Post by Synth.builder » Sun Nov 20, 2022 11:51 am

Spodzone wrote: Thu Nov 17, 2022 4:50 pmis it a known issue for original Model Ds to have their oscillator raise in pitch slowly when attached to CV?
Yes. This is because the external CV adds to the voltage coming out of the keyboard circuitry. The keyboard voltage is stored in a simple capacitor the moment you stop pressing the key down on the keyboard. This then drifts slowly upward or downward due to leakage currents in the circuitry. The drift is slow enough for you not to notice when you are playing it from the keyboard. But leave the keyboard alone for a while and the pitch will shift significantly from where it was.

What you need to do is hold the bottom key down which fixes the pitch. Sadly this keeps the synth internally triggered so it may not be useful to you.

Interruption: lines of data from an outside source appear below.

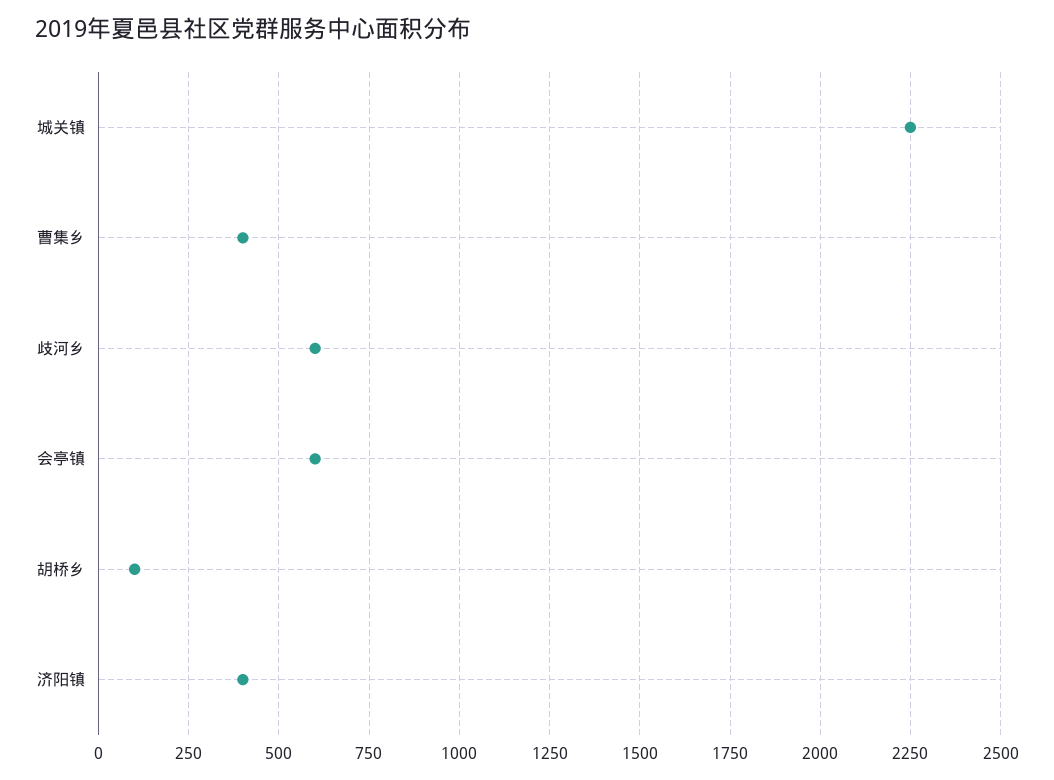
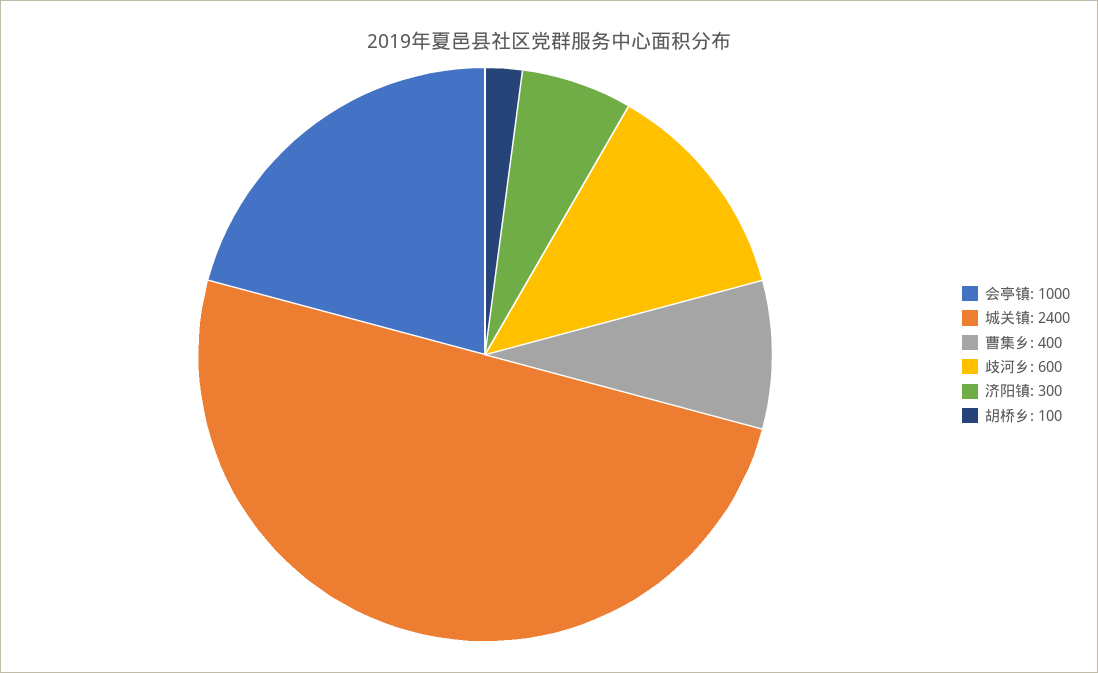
  {
-   "城关镇": 2250,
+   "城关镇": 2400,
    "曹集乡": 400,
    "歧河乡": 600,
-   "会亭镇": 600,
+   "会亭镇": 1000,
    "胡桥乡": 100,
-   "济阳镇": 400
+   "济阳镇": 300
  }

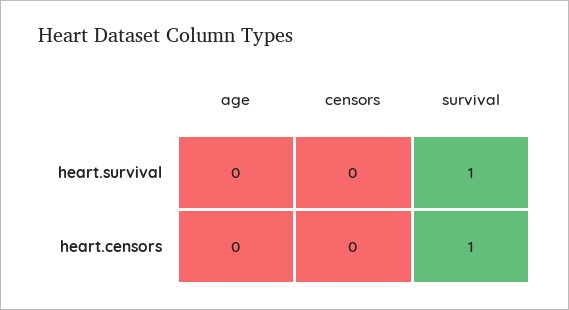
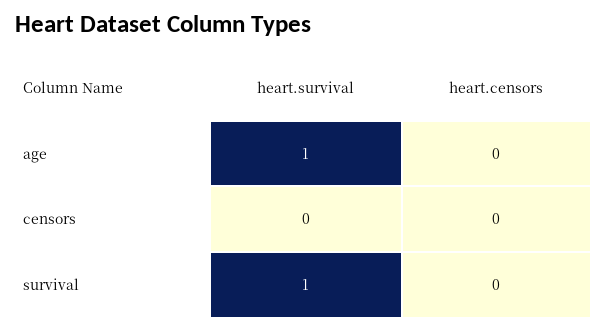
  {
    "age": {
-     "heart.survival": 0,
+     "heart.survival": 1,
      "heart.censors": 0
    },
    "censors": {
      "heart.survival": 0,
      "heart.censors": 0
    },
    "survival": {
      "heart.survival": 1,
-     "heart.censors": 1
+     "heart.censors": 0
    }
  }

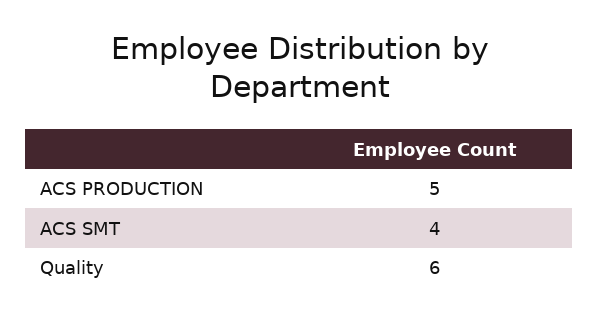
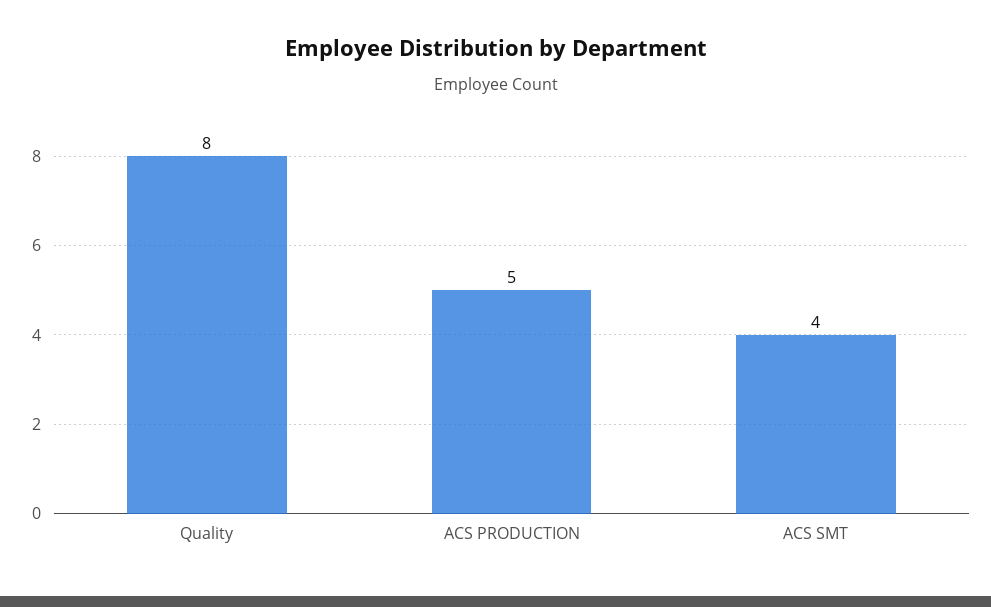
  {
    "ACS PRODUCTION": 5,
    "ACS SMT": 4,
-   "Quality": 6
+   "Quality": 8
  }

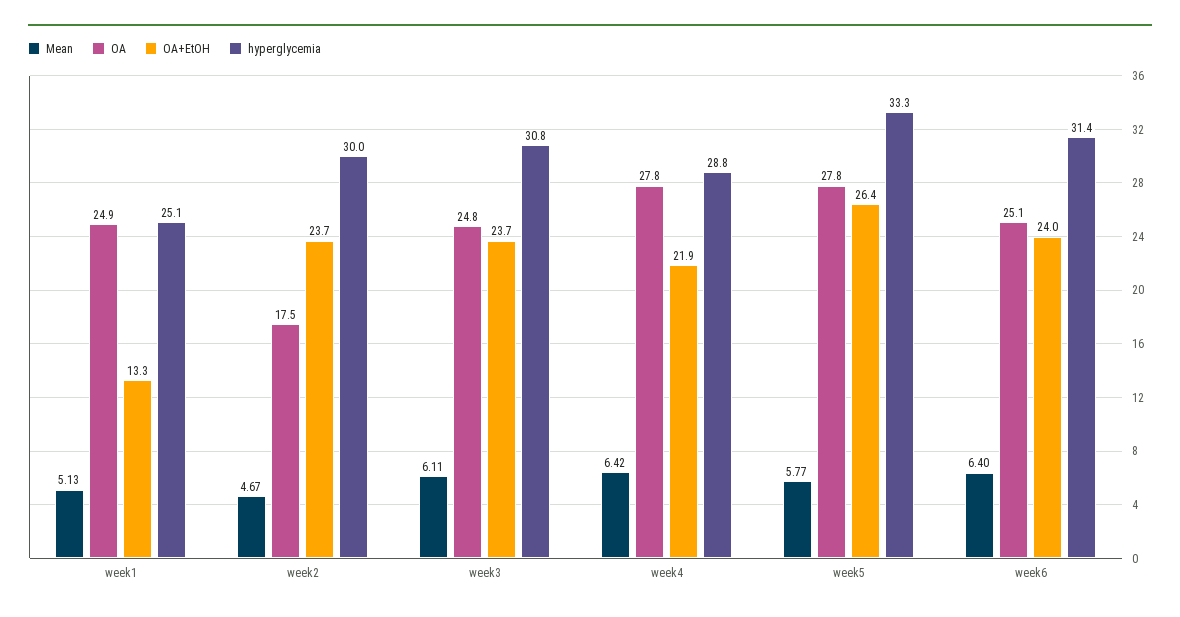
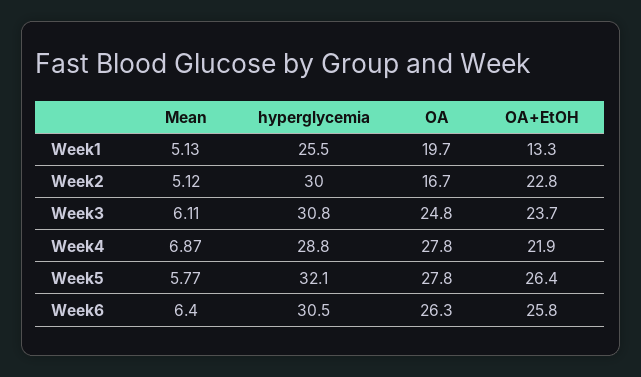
  {
    "Mean": {
      "week1": 5.13,
-     "week2": 4.67,
+     "week2": 5.12,
      "week3": 6.11,
-     "week4": 6.42,
+     "week4": 6.87,
      "week5": 5.77,
      "week6": 6.4
    },
    "OA": {
-     "week1": 24.9,
+     "week1": 19.7,
-     "week2": 17.5,
+     "week2": 16.7,
      "week3": 24.8,
      "week4": 27.8,
      "week5": 27.8,
-     "week6": 25.1
+     "week6": 26.3
    },
    "OA+EtOH": {
      "week1": 13.3,
-     "week2": 23.7,
+     "week2": 22.8,
      "week3": 23.7,
      "week4": 21.9,
      "week5": 26.4,
-     "week6": 24
+     "week6": 25.8
    },
    "hyperglycemia": {
-     "week1": 25.1,
+     "week1": 25.5,
      "week2": 30,
      "week3": 30.8,
      "week4": 28.8,
-     "week5": 33.3,
+     "week5": 32.1,
-     "week6": 31.4
+     "week6": 30.5
    }
  }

The usual way is to modify the CV input to accept standard 1V/octave input without needing the key to be pressed down. You can't normally use the glide circuit though when you do this.

ProspectHillMusic
Posts: 12
Joined: Mon Jan 09, 2023 4:47 pm

Re: Orig Model D oscillator drifts up when attached to CV

Post by ProspectHillMusic » Fri Jan 20, 2023 7:09 pm

I solved the keyboard drift problem by replacing the entire keyboard circuit with a digitally scanned CMOS based circuit which I designed and built. It has 3 narrow PCBs under the keyboard itself which is the scanning section and a small PCB where the original keyboard circuit was, that board contains the scanning logic and a 12 bit DAC. When playing this Minimoog it plays exactly like the original design with lowest note priority and glide, but whichever note is played last will hold without drifting as long as the Minimoog is powered up which in theory could be indefinitely.